Das kann man durchaus auch auf die V-Klasse beziehen, die Paul Russmann in seinem Gegenantrag zur Hauptversammlung anführt. Eine von Bundesverkehrsminister Alexander Dobrindt nach dem Bekanntwerden des VW-Abgasskandals eingesetzte Untersuchungskommission monierte in ihrem Abschlussbericht, dass der Stickoxid-Wert bei dieser Variante der V-Klasse von Mercedes-Benz ebenso wie bei etlichen Modellen anderer Marken deutlich über dem erlaubten Grenzwert liege. Daimler wies ebenso wie die anderen kritisierten Autobauer darauf hin, dass die Abgasreinigung bei niedrigen Außentemperaturen herunter geregelt werden müsse, um den Motor zu schützen.
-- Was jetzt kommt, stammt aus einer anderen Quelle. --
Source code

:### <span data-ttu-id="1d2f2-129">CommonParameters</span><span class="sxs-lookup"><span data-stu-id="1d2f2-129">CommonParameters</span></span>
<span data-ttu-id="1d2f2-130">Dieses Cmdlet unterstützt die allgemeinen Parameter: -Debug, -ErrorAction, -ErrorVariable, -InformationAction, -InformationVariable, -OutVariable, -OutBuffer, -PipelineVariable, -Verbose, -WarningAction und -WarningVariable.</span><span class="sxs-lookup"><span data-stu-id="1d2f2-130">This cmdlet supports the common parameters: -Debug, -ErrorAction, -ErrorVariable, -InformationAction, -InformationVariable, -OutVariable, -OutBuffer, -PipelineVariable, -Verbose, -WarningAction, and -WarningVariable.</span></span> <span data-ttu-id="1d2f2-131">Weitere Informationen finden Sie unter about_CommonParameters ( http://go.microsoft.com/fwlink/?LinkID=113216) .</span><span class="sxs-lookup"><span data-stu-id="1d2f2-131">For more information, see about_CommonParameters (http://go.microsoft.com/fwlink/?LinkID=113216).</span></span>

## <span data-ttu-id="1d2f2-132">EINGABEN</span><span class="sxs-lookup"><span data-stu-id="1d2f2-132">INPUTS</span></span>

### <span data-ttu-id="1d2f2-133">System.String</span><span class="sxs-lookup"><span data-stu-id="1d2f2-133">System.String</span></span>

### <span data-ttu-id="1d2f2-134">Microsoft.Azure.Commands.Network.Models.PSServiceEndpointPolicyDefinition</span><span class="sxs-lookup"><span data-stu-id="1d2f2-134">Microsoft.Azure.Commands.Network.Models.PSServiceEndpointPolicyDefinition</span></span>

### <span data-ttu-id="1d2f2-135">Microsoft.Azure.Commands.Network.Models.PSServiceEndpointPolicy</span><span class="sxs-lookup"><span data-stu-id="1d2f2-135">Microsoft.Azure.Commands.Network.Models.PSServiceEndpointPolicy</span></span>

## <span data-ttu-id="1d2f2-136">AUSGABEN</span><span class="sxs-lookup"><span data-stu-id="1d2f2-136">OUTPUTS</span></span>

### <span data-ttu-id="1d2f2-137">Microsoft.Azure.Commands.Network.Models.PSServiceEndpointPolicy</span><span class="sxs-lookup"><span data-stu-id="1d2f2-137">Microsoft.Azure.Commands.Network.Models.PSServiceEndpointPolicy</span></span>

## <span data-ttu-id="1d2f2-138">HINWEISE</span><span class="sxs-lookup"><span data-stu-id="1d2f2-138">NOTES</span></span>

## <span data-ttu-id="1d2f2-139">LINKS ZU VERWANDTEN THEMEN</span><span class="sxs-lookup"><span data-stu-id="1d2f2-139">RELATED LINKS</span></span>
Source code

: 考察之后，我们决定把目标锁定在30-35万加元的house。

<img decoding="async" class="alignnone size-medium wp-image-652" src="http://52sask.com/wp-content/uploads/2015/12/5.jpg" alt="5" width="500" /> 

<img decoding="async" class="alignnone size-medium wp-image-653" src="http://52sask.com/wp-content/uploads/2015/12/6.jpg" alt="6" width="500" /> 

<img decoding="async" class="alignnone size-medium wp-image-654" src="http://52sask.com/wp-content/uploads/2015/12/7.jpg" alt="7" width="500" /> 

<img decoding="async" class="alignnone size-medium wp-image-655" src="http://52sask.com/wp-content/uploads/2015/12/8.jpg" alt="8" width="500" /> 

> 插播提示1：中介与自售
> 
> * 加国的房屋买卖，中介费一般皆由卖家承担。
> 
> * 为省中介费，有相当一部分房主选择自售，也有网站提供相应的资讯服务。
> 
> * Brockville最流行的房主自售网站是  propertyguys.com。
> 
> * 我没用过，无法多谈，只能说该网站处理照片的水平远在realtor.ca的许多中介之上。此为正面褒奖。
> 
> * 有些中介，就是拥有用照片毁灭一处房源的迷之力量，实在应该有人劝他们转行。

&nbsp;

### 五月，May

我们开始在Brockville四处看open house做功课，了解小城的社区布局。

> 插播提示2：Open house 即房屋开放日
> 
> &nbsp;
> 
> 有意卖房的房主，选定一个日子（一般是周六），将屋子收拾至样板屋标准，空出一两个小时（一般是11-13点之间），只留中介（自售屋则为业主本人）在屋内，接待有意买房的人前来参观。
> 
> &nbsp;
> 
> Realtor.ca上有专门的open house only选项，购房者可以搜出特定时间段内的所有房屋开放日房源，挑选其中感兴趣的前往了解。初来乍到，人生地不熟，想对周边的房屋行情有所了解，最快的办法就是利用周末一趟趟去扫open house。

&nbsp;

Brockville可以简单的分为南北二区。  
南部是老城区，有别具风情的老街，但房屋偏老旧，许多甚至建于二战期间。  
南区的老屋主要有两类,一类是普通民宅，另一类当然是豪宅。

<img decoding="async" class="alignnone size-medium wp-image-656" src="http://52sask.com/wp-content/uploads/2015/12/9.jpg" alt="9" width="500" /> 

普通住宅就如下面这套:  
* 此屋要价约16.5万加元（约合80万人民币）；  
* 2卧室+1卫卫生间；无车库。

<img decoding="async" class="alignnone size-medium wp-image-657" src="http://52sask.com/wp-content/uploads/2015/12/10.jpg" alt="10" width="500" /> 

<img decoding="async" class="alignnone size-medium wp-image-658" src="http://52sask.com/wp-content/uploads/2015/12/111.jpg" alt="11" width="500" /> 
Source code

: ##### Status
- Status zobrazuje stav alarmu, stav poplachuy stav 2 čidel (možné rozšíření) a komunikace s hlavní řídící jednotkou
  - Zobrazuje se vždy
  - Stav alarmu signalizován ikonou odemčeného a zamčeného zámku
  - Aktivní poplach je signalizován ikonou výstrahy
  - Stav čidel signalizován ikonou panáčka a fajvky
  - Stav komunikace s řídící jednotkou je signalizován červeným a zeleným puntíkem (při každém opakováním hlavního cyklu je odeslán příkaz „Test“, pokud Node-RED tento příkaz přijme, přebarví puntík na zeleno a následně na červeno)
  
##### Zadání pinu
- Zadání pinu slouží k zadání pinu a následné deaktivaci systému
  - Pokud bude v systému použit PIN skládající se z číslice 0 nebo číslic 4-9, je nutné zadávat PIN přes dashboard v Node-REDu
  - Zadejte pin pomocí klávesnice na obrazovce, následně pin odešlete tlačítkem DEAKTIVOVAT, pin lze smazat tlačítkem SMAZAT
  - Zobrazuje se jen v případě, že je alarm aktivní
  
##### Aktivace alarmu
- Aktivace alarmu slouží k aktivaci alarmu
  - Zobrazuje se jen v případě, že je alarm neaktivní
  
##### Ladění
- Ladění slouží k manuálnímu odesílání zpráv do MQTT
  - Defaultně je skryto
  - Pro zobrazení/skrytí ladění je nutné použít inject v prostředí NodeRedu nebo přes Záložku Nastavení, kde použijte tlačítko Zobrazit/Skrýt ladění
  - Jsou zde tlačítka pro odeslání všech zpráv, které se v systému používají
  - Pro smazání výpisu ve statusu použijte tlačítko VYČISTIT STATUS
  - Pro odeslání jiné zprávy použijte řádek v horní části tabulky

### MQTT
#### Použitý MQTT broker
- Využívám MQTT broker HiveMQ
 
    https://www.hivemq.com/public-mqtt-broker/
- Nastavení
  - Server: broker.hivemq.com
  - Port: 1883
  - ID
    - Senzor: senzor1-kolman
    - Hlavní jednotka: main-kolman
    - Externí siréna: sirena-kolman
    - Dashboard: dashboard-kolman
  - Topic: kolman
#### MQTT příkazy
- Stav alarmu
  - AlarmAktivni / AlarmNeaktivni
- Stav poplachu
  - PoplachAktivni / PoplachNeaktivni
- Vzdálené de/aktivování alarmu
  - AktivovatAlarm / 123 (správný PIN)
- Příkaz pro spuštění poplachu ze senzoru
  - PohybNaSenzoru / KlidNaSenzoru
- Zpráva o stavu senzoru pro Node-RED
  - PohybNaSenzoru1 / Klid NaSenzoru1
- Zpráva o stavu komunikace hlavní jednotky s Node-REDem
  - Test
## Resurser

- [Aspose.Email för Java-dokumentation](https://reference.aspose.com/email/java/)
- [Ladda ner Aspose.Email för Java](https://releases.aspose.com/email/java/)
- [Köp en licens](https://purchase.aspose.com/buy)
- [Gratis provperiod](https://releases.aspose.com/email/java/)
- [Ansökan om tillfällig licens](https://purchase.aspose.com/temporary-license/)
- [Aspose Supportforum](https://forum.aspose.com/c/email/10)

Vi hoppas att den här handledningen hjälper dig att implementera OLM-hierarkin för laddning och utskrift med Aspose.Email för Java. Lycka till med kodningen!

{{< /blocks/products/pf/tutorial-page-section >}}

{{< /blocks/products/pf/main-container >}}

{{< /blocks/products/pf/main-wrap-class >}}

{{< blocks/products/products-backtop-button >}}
Die Untersuchungskommission hatte jedoch Zweifel, „ob die gewählten Thermofenster in vollem Umfang durch den Motorenschutz gerechtfertigt sind“.

Daimler sieht die Zweifel an seiner Abgasreinigung ausgeräumt

Daimler versprach ebenso wie Audi, Opel, Porsche und VW, die Abgasreinigung mit einem Software-Update zu verbessern. „Wenn der Hersteller, wie beabsichtigt, die Maßnahmen ergreift und das Kraftfahrtbundesamt sich von der Wirksamkeit überzeugt, würden Zweifel an der Zulässigkeit der Abschalteinrichtung aus Motorschutzgründen nicht weiter bestehen,“ heißt es in dem Bericht mit Blick auf die Stuttgarter.

Daimler sieht die Zweifel heute ausgeräumt. „Das Kraftfahrtbundesamt hat uns jüngst schriftlich darüber informiert, dass die betroffenen Fahrzeuge die Grenzwerte einhalten und durch die freiwilligen Service-Maßnahmen die Stickoxid-Emissionen über einen erweiterten Temperaturbereich reduziert werden“, teilt der Autobauer auf Anfrage mit. Bisher seien etwa 23 000 und damit die Hälfte der betroffenen V-Klasse-Fahrzeugen nachgerüstet worden. Daimler ruft nicht nur die Top-Variante mit Sechszylinder-Diesel, sondern auch die Vierzylinder zurück.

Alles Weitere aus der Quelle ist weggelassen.